**What you should do**
Reproduce verbatim all of the data given below, but do not carry over the images.

*****

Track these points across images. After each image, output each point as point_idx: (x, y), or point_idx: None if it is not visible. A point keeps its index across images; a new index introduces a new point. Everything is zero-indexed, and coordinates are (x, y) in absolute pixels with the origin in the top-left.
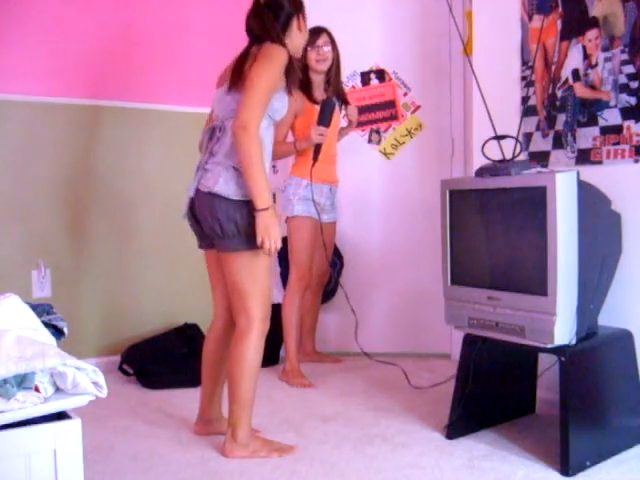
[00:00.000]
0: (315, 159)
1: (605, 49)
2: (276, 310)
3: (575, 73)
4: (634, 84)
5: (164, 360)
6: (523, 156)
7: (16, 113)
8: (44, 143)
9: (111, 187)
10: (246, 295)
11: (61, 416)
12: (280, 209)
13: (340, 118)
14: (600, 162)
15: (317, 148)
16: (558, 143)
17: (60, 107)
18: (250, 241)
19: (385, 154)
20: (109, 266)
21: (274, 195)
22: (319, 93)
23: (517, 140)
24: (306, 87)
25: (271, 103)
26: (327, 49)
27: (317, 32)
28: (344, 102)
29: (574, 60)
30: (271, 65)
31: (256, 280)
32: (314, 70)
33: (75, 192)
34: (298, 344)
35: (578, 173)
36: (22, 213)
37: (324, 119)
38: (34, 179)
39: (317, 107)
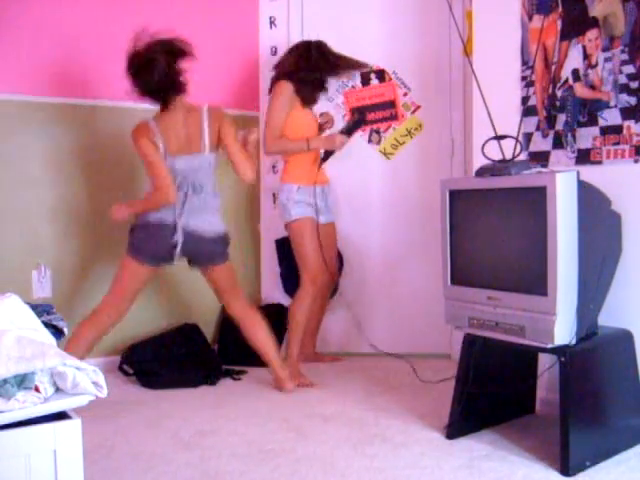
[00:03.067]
0: (323, 162)
1: (605, 49)
2: (275, 311)
3: (575, 73)
4: (634, 84)
5: (164, 360)
6: (523, 156)
7: (16, 113)
8: (44, 143)
9: (111, 187)
10: None
11: (61, 416)
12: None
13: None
14: (600, 162)
15: (330, 153)
16: (558, 143)
17: (60, 107)
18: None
19: (385, 154)
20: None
21: (273, 195)
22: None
23: (517, 140)
24: (313, 94)
25: None
26: None
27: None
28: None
29: (574, 60)
30: None
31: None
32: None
33: (75, 192)
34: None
35: (578, 173)
36: (22, 213)
37: (351, 131)
38: (34, 179)
39: (306, 110)
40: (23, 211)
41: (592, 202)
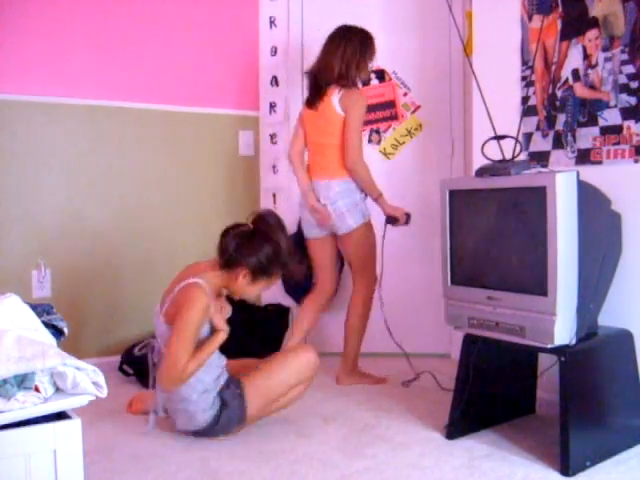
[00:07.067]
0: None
1: (605, 49)
2: (275, 311)
3: (575, 73)
4: (634, 84)
5: None
6: (523, 156)
7: (17, 113)
8: (45, 143)
9: (111, 187)
10: None
11: (61, 416)
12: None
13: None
14: (600, 162)
15: (392, 221)
16: (558, 143)
17: (61, 107)
18: None
19: (385, 154)
20: (109, 266)
21: (274, 195)
22: None
23: (517, 140)
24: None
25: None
26: None
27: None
28: None
29: (574, 60)
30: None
31: None
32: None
33: (75, 192)
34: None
35: (578, 173)
36: (22, 213)
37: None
38: (34, 179)
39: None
40: (23, 211)
41: (592, 202)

*****

**Exercise result**
Track these points across images. After each image, output each point as point_idx: (x, y), or point_idx: None if it is not visible. A point keeps its index across images; a new index introduces a new point. Everything is zero-indexed, and coordinates are (x, y) in absolute pixels with the origin in the top-left.
[00:00.000]
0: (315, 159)
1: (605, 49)
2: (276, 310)
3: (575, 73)
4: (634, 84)
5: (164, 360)
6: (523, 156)
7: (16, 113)
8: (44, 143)
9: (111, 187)
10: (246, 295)
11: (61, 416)
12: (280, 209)
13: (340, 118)
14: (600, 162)
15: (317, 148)
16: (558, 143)
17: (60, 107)
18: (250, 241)
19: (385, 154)
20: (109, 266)
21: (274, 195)
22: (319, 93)
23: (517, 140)
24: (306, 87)
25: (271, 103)
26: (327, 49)
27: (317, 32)
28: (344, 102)
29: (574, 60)
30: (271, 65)
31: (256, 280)
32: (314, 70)
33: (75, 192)
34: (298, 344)
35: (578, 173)
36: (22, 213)
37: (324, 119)
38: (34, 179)
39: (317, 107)
[00:03.067]
0: (323, 162)
1: (605, 49)
2: (275, 311)
3: (575, 73)
4: (634, 84)
5: (164, 360)
6: (523, 156)
7: (16, 113)
8: (44, 143)
9: (111, 187)
10: None
11: (61, 416)
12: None
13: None
14: (600, 162)
15: (330, 153)
16: (558, 143)
17: (60, 107)
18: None
19: (385, 154)
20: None
21: (273, 195)
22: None
23: (517, 140)
24: (313, 94)
25: None
26: None
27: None
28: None
29: (574, 60)
30: None
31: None
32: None
33: (75, 192)
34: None
35: (578, 173)
36: (22, 213)
37: (351, 131)
38: (34, 179)
39: (306, 110)
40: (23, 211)
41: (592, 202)
[00:07.067]
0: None
1: (605, 49)
2: (275, 311)
3: (575, 73)
4: (634, 84)
5: None
6: (523, 156)
7: (17, 113)
8: (45, 143)
9: (111, 187)
10: None
11: (61, 416)
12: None
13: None
14: (600, 162)
15: (392, 221)
16: (558, 143)
17: (61, 107)
18: None
19: (385, 154)
20: (109, 266)
21: (274, 195)
22: None
23: (517, 140)
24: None
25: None
26: None
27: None
28: None
29: (574, 60)
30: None
31: None
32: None
33: (75, 192)
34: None
35: (578, 173)
36: (22, 213)
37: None
38: (34, 179)
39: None
40: (23, 211)
41: (592, 202)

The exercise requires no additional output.